## Records shown
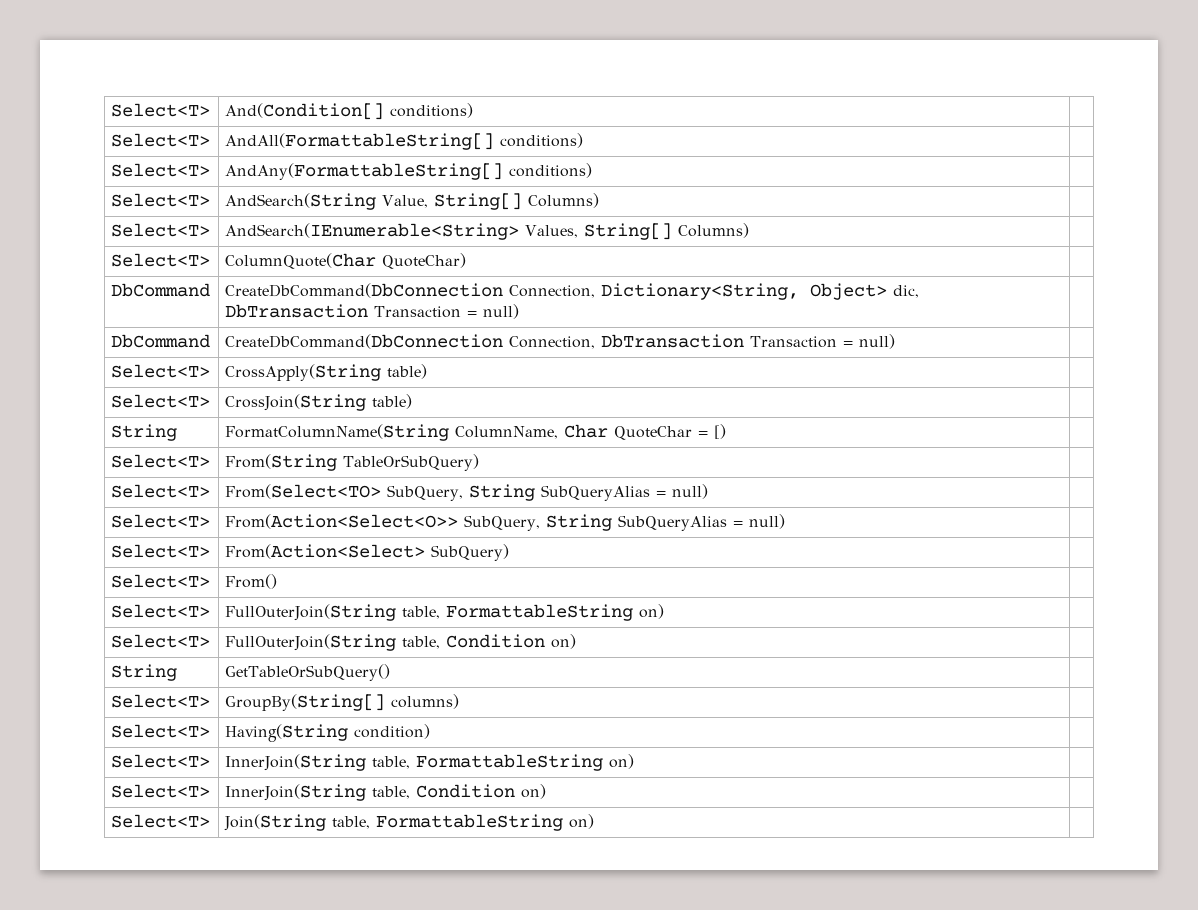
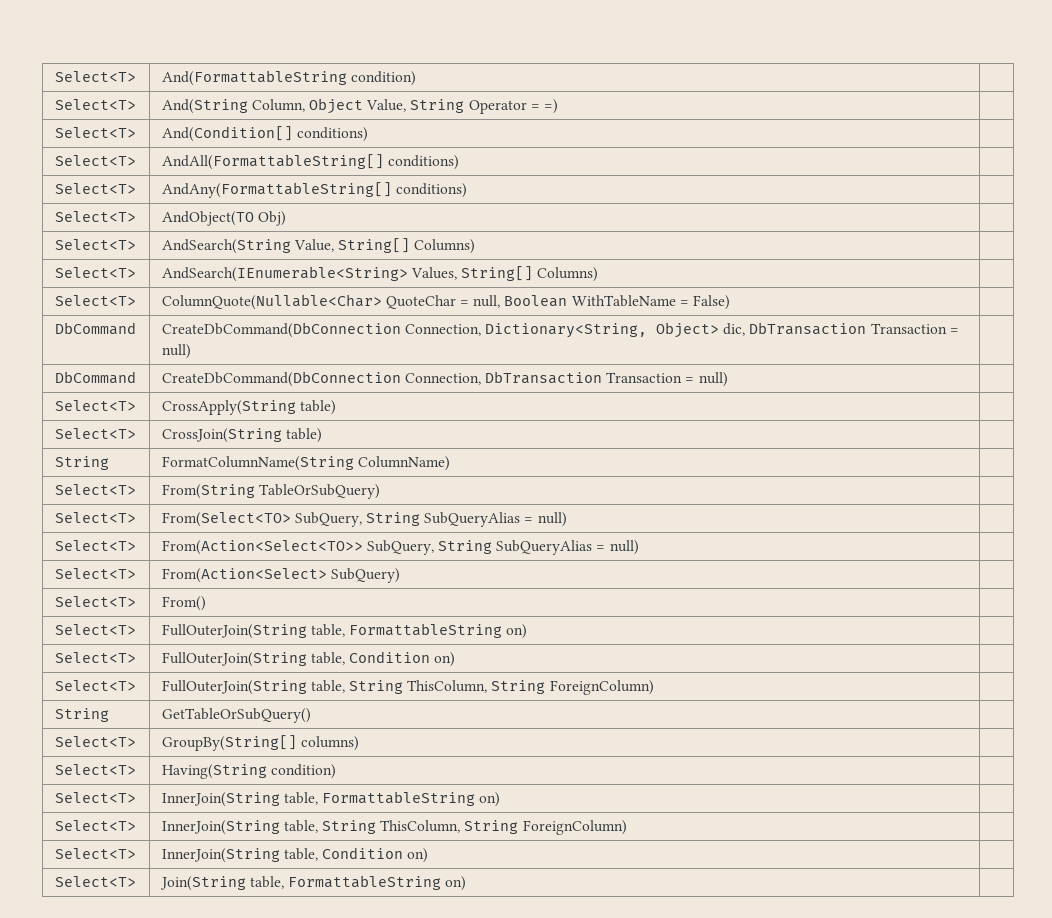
[111,103,211,117] Select<T> -> [54,71,136,82] [161,70,416,86] [54,99,136,110] [161,98,558,114] [54,127,136,138] Select<T> | And(FormattableString condition) | // Select<T> | And(String Column, Object Value, String Operator = =) | // Select<T>
(593, 170) none -> [54,211,136,222] [161,211,286,226] // Select<T> | AndObject(TO Obj) |
[225,253,467,269] ColumnQuote(Char QuoteChar) -> [161,294,730,310] ColumnQuote(Nullable<Char> QuoteChar = null, Boolean WithTableName = False)
[455,424,727,440] ColumnName, Char QuoteChar = [) -> [357,456,450,471] ColumnName)
[225,514,459,529] From(Action<Select<O>> -> [161,540,363,555] From(Action<Select<TO>>
(577, 641) none -> [54,680,136,691] [161,680,654,695] // Select<T> | FullOuterJoin(String table, String ThisColumn, String ForeignColumn) |
(635, 761) none -> [54,820,136,831] [161,820,627,835] // Select<T> | InnerJoin(String table, String ThisColumn, String ForeignColumn) |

## Required work
Each entry above should be copied word for word, with the images omitted.

## Exercise response
[111,103,211,117] Select<T> -> [54,71,136,82] [161,70,416,86] [54,99,136,110] [161,98,558,114] [54,127,136,138] Select<T> | And(FormattableString condition) | // Select<T> | And(String Column, Object Value, String Operator = =) | // Select<T>
(593, 170) none -> [54,211,136,222] [161,211,286,226] // Select<T> | AndObject(TO Obj) |
[225,253,467,269] ColumnQuote(Char QuoteChar) -> [161,294,730,310] ColumnQuote(Nullable<Char> QuoteChar = null, Boolean WithTableName = False)
[455,424,727,440] ColumnName, Char QuoteChar = [) -> [357,456,450,471] ColumnName)
[225,514,459,529] From(Action<Select<O>> -> [161,540,363,555] From(Action<Select<TO>>
(577, 641) none -> [54,680,136,691] [161,680,654,695] // Select<T> | FullOuterJoin(String table, String ThisColumn, String ForeignColumn) |
(635, 761) none -> [54,820,136,831] [161,820,627,835] // Select<T> | InnerJoin(String table, String ThisColumn, String ForeignColumn) |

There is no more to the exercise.